Russia’s invasion of Ukraine gave impetus to the development of user-friendly products that could help people, especially compatriots in Ukraine, back up their most sensitive data with one click. Then it was time for an overhaul of its VPN service, ClearVPN, which launched in 2020.
“The main idea was to bring this VPN technology closer to people,” Kryvoblotskyi explained.
The company’s “shortcuts” were a direct result of this ambition, which was present from the start. This indicates that, unlike rival products, its streaming VPN capability, security, and other features can all be accessed by simply pressing a single button. The service has already been configured by the developers to accommodate various use scenarios. For those seeking a software solution with greater customisation options, it might not be the best option.
When the conflict started, user priorities altered, especially because the Kremlin took over the internet in these regions when Russian troops occupied Ukrainian territory. The residents were in danger. They required a practical means of gaining access to Western content.
“There are more than 100,000 Ukrainians using it on a daily basis and we got a lot of feedback from our people in occupied territories saying that it worked well and it actually does its job,” Kryvoblotskyi noted.
SpyBuster is another security solution that was developed as a result of the need to protect against Russia’s new online dangers. It’s an on-device anti-spyware tool that is totally free to use for everyone (apart from persons residing in Russia and Belarus) that enables users to secure their most sensitive data by removing apps and web connections reporting to undesired services. A little over a month after the conflict began, in March 2022, it was initially made available on MacOS. In June and July of that same year, it made its debut as a Chrome extension.
SpyBuster does two tasks. The first, known as “static analysis,” examines the user devices’ software and examines every aspect of it. These include the location where they were created, the identity of the creator, the servers that the programme uses, and so forth. The intention is to restrict these data exchanges while also warning users if these apps send any data to Belarus or Russia. The second option, “dynamic analysis,” looks into the real operations of the loaded programmes
“Once more, when traffic is redirected to insecure servers in Russia and Belarus, the tool stops it. This is so that the Kremlin may access any server that is situated on Russian soil.
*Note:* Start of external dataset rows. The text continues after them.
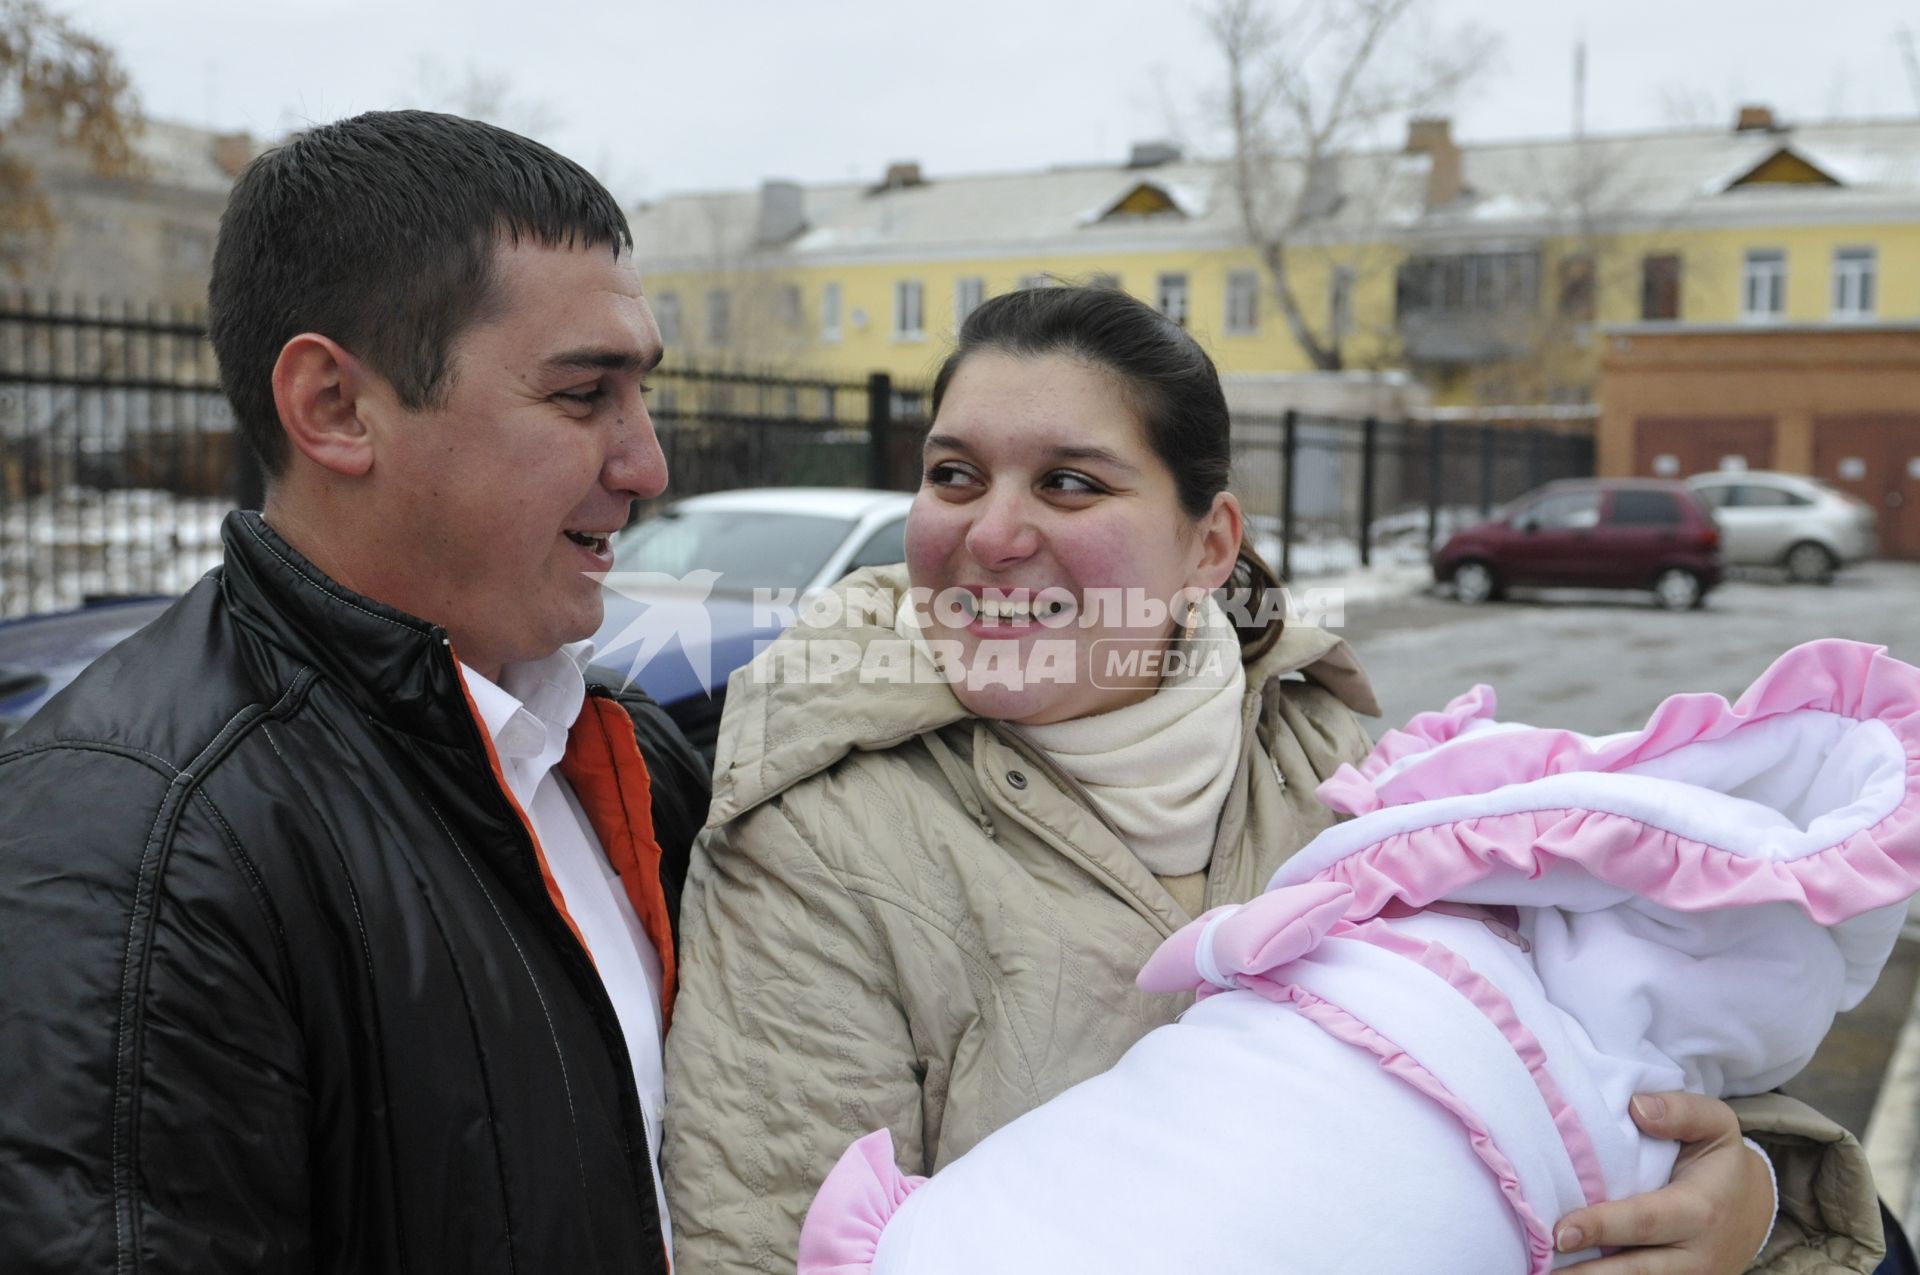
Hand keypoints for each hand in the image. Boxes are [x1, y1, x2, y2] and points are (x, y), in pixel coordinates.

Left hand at [1555, 1092, 1774, 1273]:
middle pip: (1636, 1270)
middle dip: (1587, 1273)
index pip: (1644, 1221)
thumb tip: (1637, 1107)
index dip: (1601, 1227)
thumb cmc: (1722, 1162)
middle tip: (1541, 1270)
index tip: (1560, 1231)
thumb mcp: (1717, 1124)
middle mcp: (1696, 1256)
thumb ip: (1681, 1111)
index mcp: (1700, 1210)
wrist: (1756, 1210)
We have conducted some research and we realised that a lot of Ukrainian mass media sites were using scripts that send some data to Russian servers and they even didn’t know about it,” Kryvoblotskyi said.
SpyBuster promises to be different from other comparable programmes despite the fact that it not only monitors insecure connections and apps but also bans particular software and traffic.
According to Kryvoblotskyi, the long-term strategy entails including more dangerous nations like China on this blacklist.
What’s next?
Since there are no immediate signs that the crisis between Russia and Ukraine will end, MacPaw and its staff will have to adjust to the new economic model for a while.
“We should anticipate fresh releases and product updates as new cyber dangers arise because, as we have seen, developers have been adjusting their product offerings to the new cybersecurity scenario. The fact that all is not quiet on the cyber front in Ukraine is unquestionable,” Kryvoblotskyi said.
In the meantime, MacPaw is dedicated to helping both its employees and the Ukrainian people in general. The company is providing ClearVPN 2 at no cost to all Ukrainians, and those who work in the country’s media are also eligible for a free one-year subscription to the CleanMyMac programme. Other than that, the company has been donating funds and volunteering on-site while running a series of social campaigns since the war began.